Source records section start
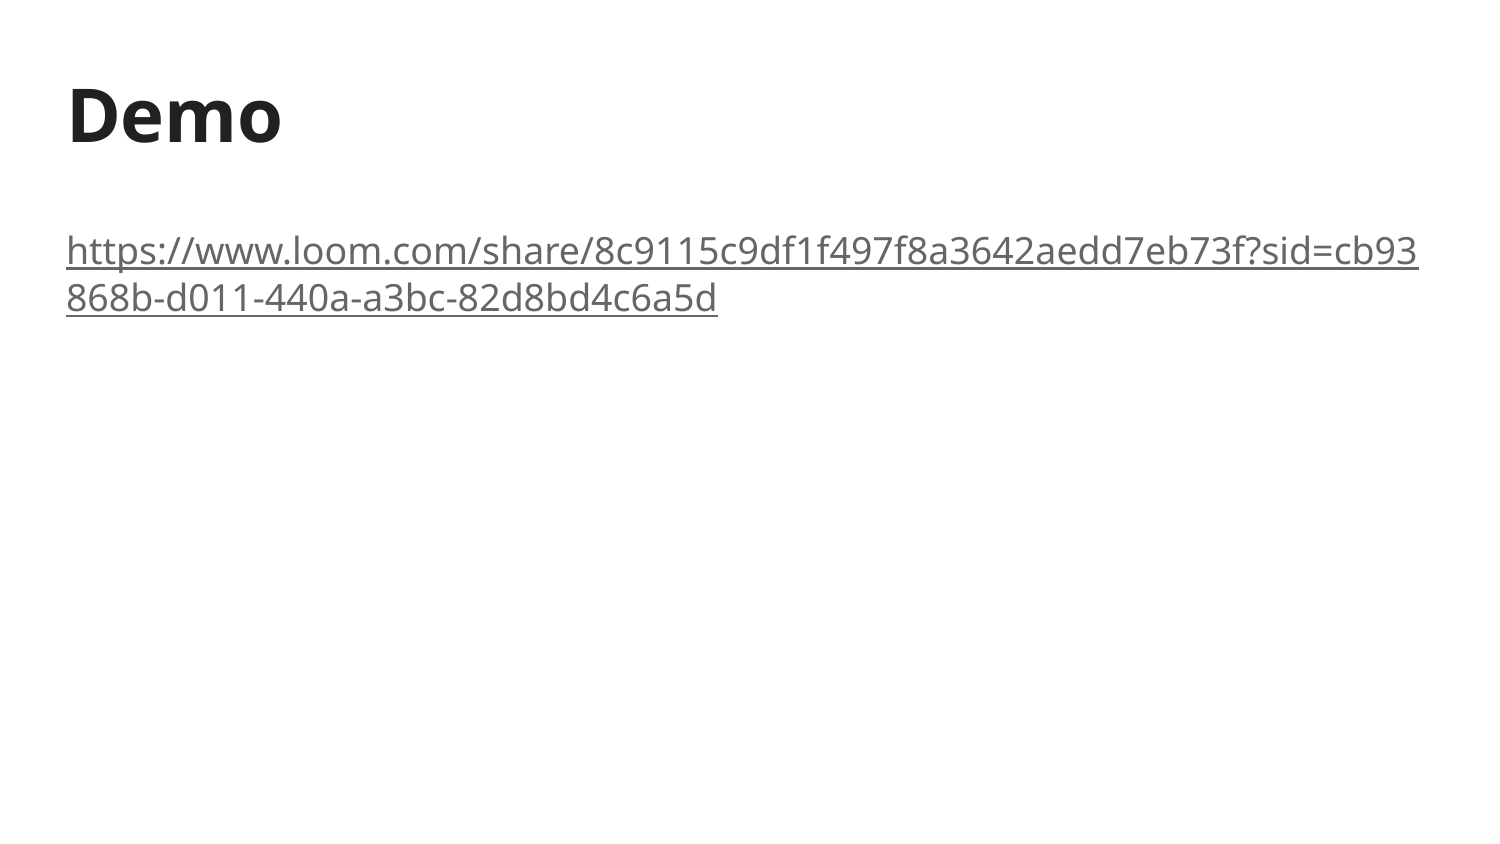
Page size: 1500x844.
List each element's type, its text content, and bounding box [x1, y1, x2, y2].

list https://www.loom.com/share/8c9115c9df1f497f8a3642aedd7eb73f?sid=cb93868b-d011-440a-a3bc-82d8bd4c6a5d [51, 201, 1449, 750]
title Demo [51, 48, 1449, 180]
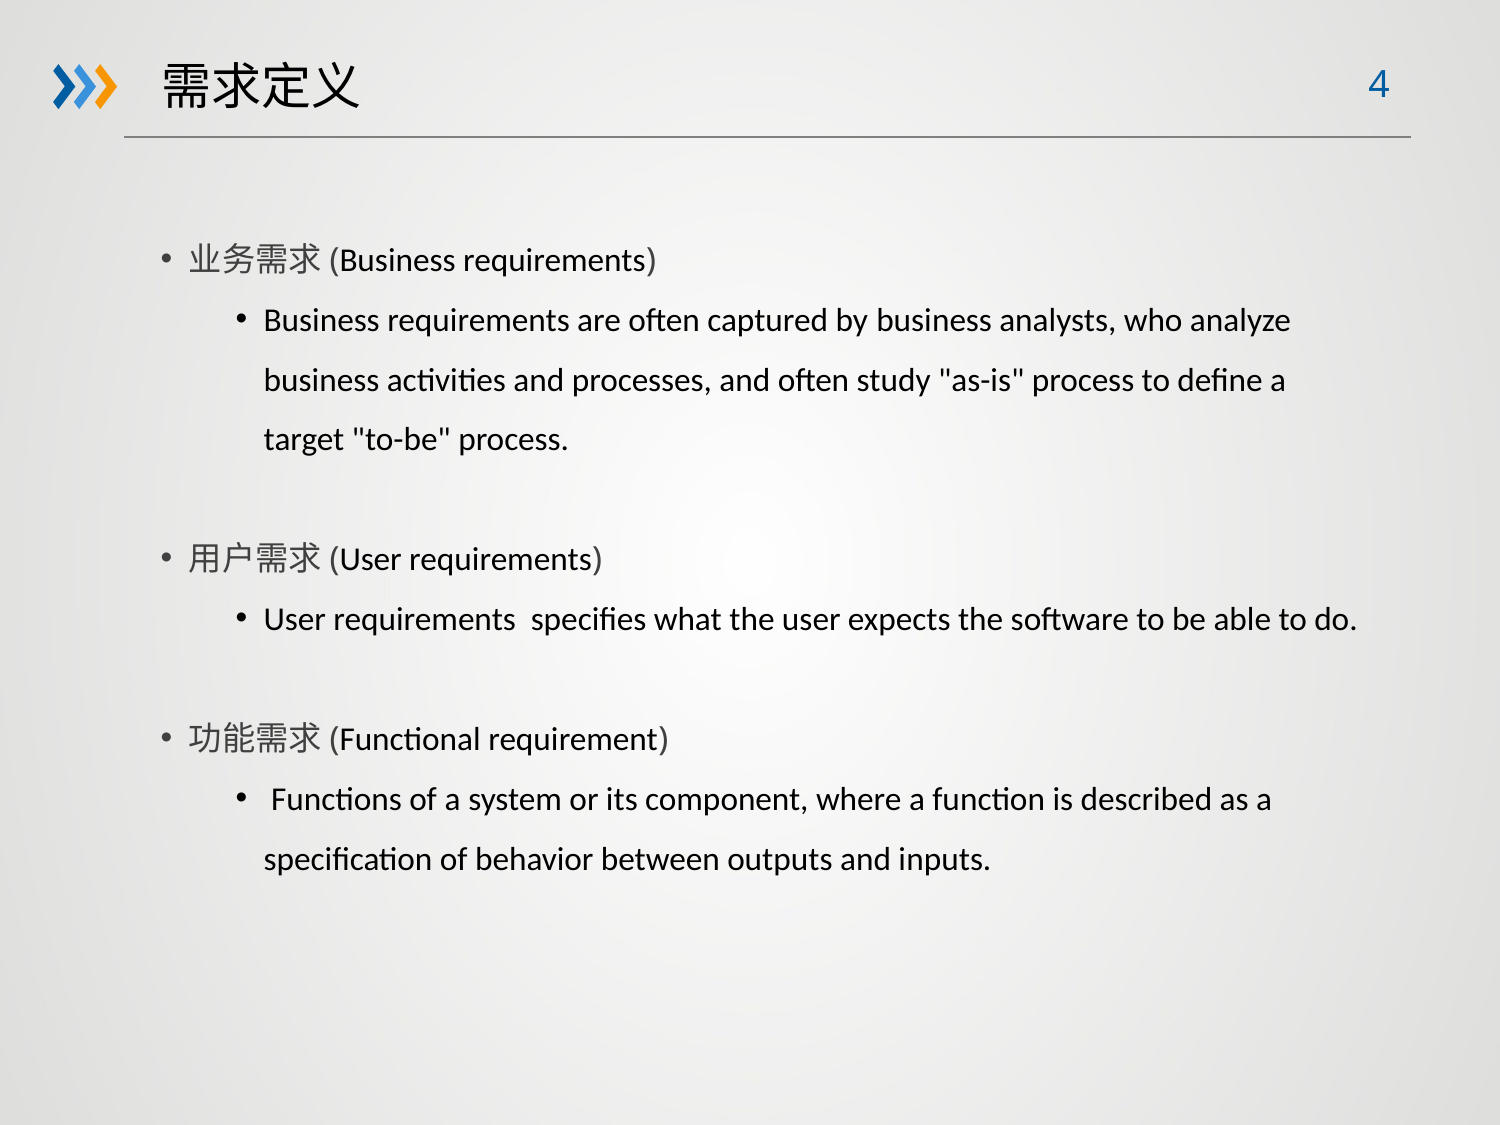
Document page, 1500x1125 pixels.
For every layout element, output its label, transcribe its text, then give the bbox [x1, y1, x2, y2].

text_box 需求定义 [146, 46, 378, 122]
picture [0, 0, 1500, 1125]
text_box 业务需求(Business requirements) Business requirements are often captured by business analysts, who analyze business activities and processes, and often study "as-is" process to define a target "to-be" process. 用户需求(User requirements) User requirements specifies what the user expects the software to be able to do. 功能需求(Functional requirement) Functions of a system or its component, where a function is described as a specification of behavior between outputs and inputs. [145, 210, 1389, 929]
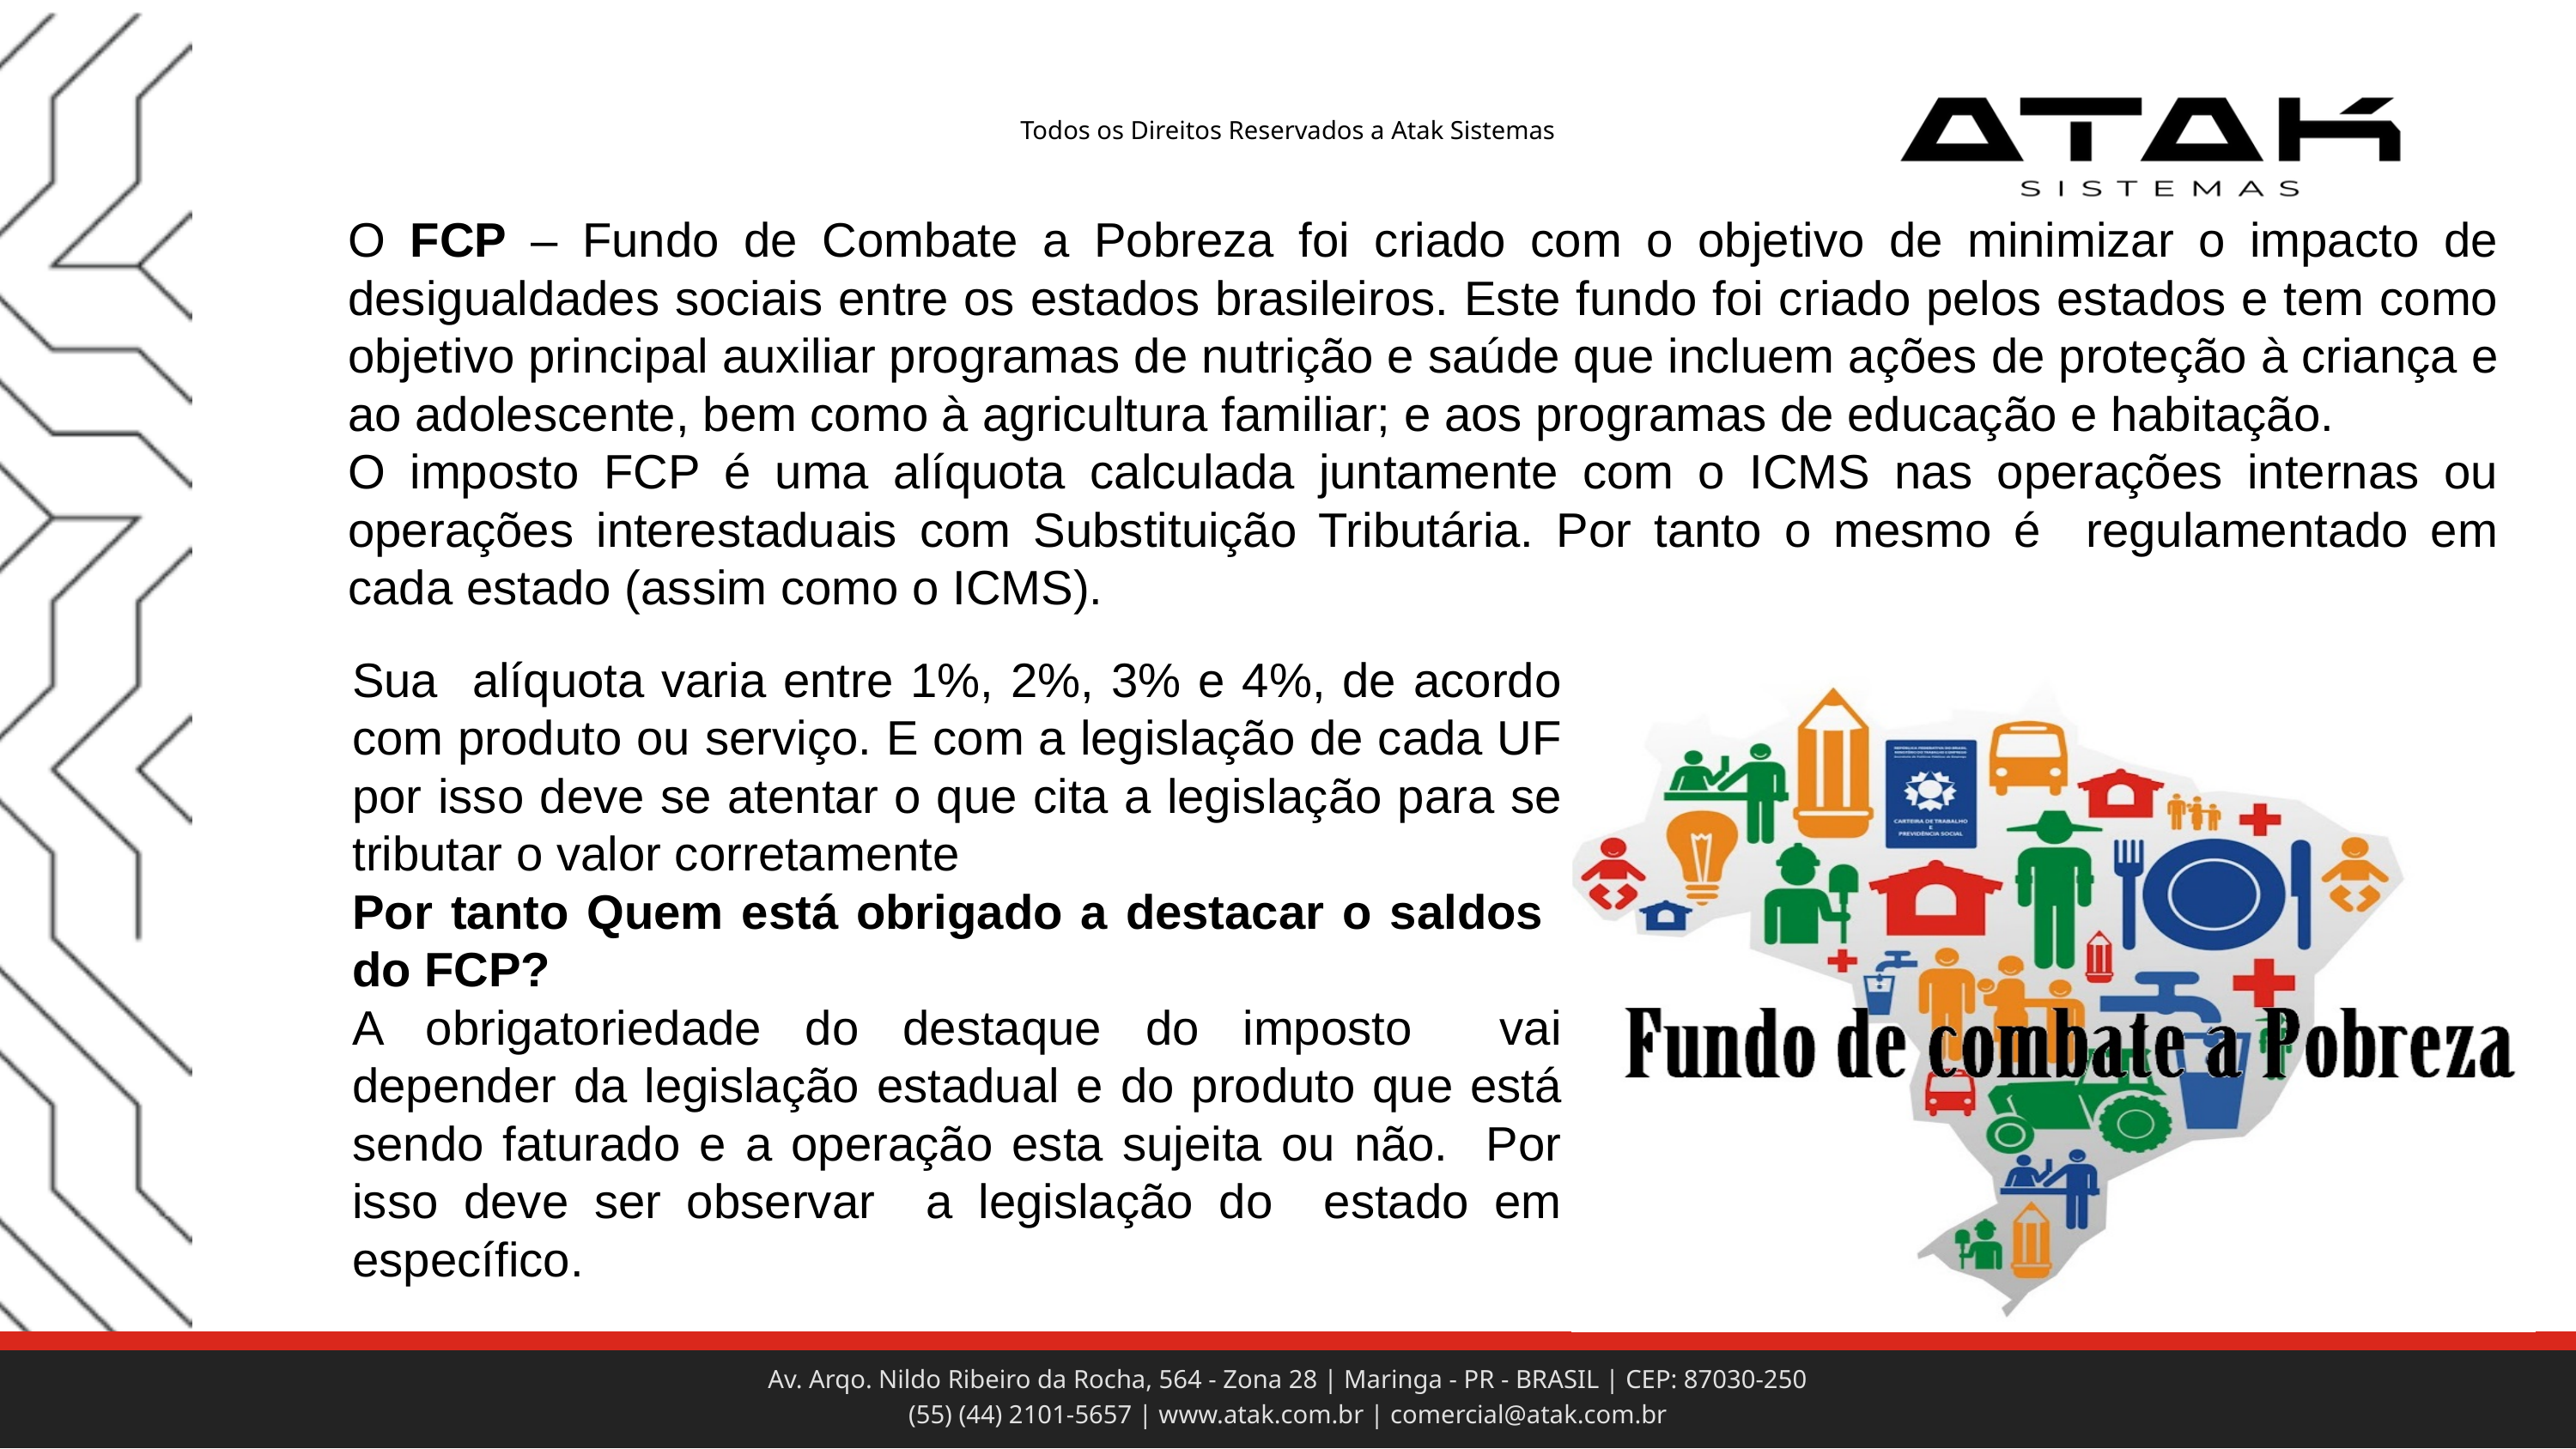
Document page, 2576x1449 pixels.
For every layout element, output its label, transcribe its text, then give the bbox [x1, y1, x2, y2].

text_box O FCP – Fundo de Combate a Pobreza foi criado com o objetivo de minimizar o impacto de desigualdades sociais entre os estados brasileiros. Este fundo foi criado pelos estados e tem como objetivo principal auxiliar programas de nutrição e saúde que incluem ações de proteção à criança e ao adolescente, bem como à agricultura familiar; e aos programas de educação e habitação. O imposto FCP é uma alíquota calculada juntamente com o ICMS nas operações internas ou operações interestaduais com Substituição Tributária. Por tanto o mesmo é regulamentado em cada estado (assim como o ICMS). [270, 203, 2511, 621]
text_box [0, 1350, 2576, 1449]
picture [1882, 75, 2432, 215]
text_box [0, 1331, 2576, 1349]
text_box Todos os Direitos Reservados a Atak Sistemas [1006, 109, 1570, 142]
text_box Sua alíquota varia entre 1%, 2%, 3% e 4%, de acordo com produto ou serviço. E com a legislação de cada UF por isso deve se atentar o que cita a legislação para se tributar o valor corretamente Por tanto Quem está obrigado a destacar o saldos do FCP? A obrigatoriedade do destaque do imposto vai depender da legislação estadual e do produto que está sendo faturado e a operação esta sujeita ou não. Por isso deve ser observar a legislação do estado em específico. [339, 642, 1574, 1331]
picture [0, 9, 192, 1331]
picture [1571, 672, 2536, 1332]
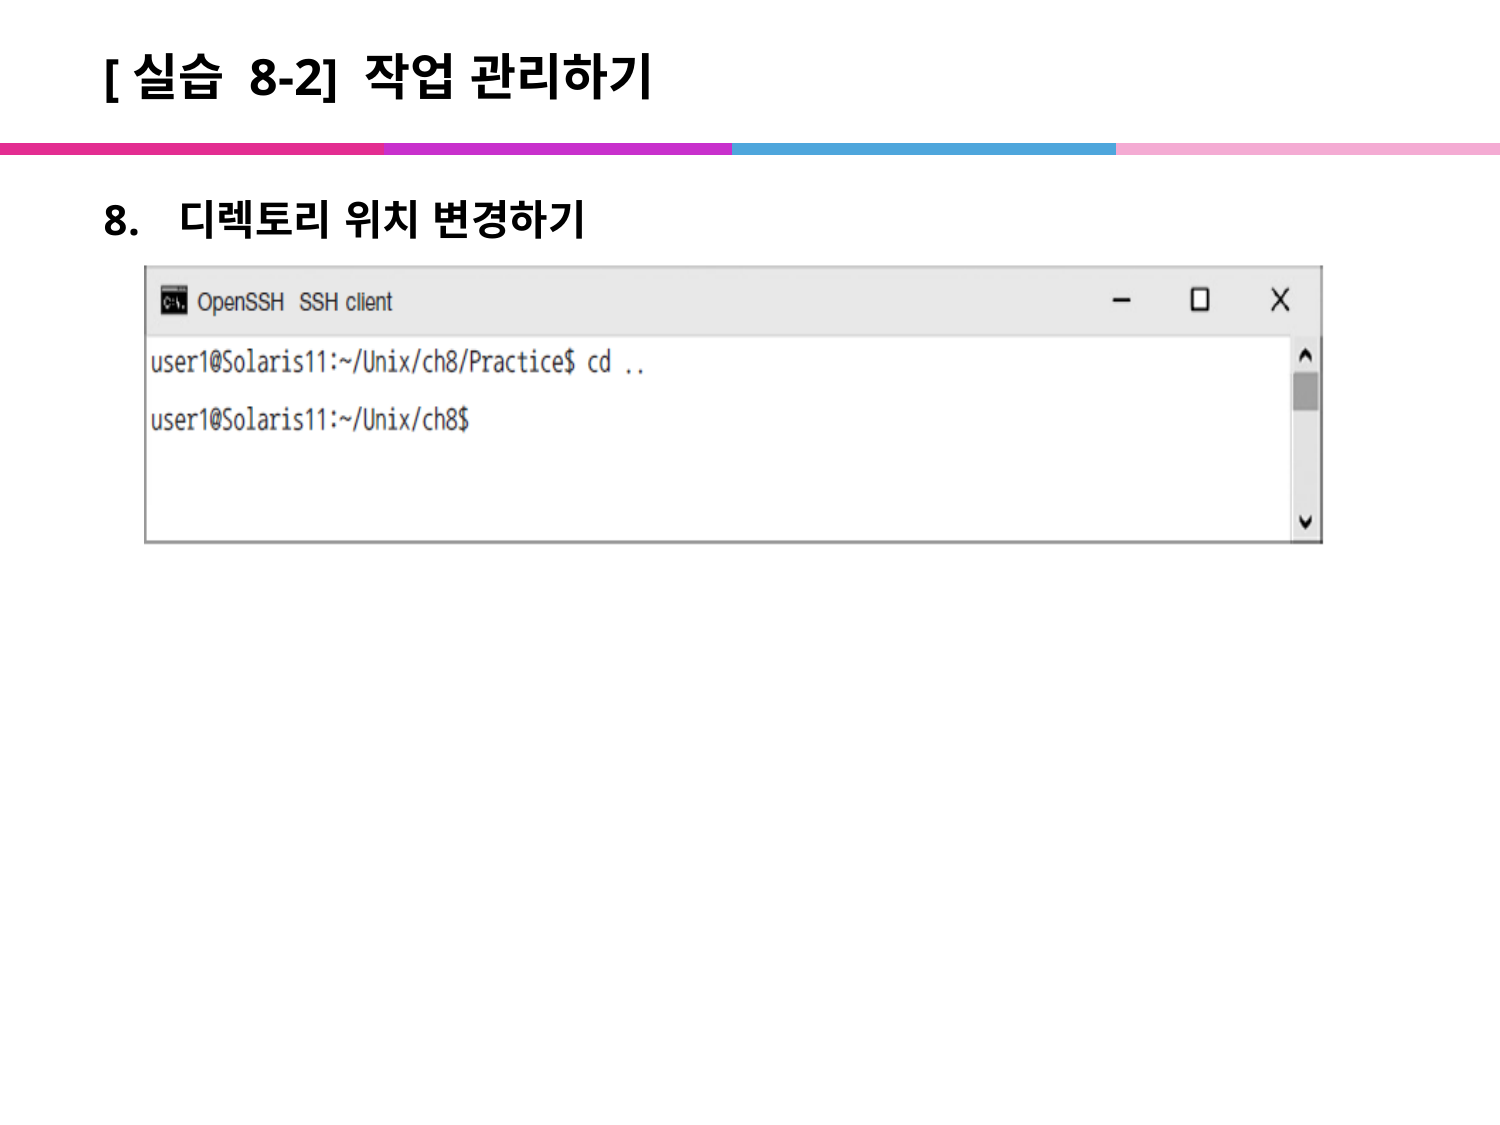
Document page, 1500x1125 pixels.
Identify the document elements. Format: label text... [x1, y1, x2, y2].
Source records section end
**Work task**
Write out each record exactly as shown, but not its pictures.

**Task answer**
Page size: 1500x844.
List each element's type, its text content, and bounding box [x1, y1, x2, y2].

list https://www.loom.com/share/8c9115c9df1f497f8a3642aedd7eb73f?sid=cb93868b-d011-440a-a3bc-82d8bd4c6a5d [51, 201, 1449, 750]
title Demo [51, 48, 1449, 180]
Document page, 1500x1125 pixels.
For every layout element, output its label, transcribe its text, then give the bbox [x1, y1, x2, y2].

text_box 需求定义 [146, 46, 378, 122]
picture [0, 0, 1500, 1125]
text_box 业务需求(Business requirements) Business requirements are often captured by business analysts, who analyze business activities and processes, and often study "as-is" process to define a target "to-be" process. 用户需求(User requirements) User requirements specifies what the user expects the software to be able to do. 功能需求(Functional requirement) Functions of a system or its component, where a function is described as a specification of behavior between outputs and inputs. [145, 210, 1389, 929]
Document page, 2576x1449 pixels.
For every layout element, output its label, transcribe its text, then give the bbox [x1, y1, x2, y2].

text_box O FCP – Fundo de Combate a Pobreza foi criado com o objetivo de minimizar o impacto de desigualdades sociais entre os estados brasileiros. Este fundo foi criado pelos estados e tem como objetivo principal auxiliar programas de nutrição e saúde que incluem ações de proteção à criança e ao adolescente, bem como à agricultura familiar; e aos programas de educação e habitação. O imposto FCP é uma alíquota calculada juntamente com o ICMS nas operações internas ou operações interestaduais com Substituição Tributária. Por tanto o mesmo é regulamentado em cada estado (assim como o ICMS). [270, 203, 2511, 621]
text_box [0, 1350, 2576, 1449]
picture [1882, 75, 2432, 215]
text_box [0, 1331, 2576, 1349]
text_box Todos os Direitos Reservados a Atak Sistemas [1006, 109, 1570, 142]
text_box Sua alíquota varia entre 1%, 2%, 3% e 4%, de acordo com produto ou serviço. E com a legislação de cada UF por isso deve se atentar o que cita a legislação para se tributar o valor corretamente Por tanto Quem está obrigado a destacar o saldos do FCP? A obrigatoriedade do destaque do imposto vai depender da legislação estadual e do produto que está sendo faturado e a operação esta sujeita ou não. Por isso deve ser observar a legislação do estado em específico. [339, 642, 1574, 1331]
picture [0, 9, 192, 1331]
picture [1571, 672, 2536, 1332]
Document page, 1500x1125 pixels.
Identify the document elements. Format: label text... [x1, y1, x2, y2].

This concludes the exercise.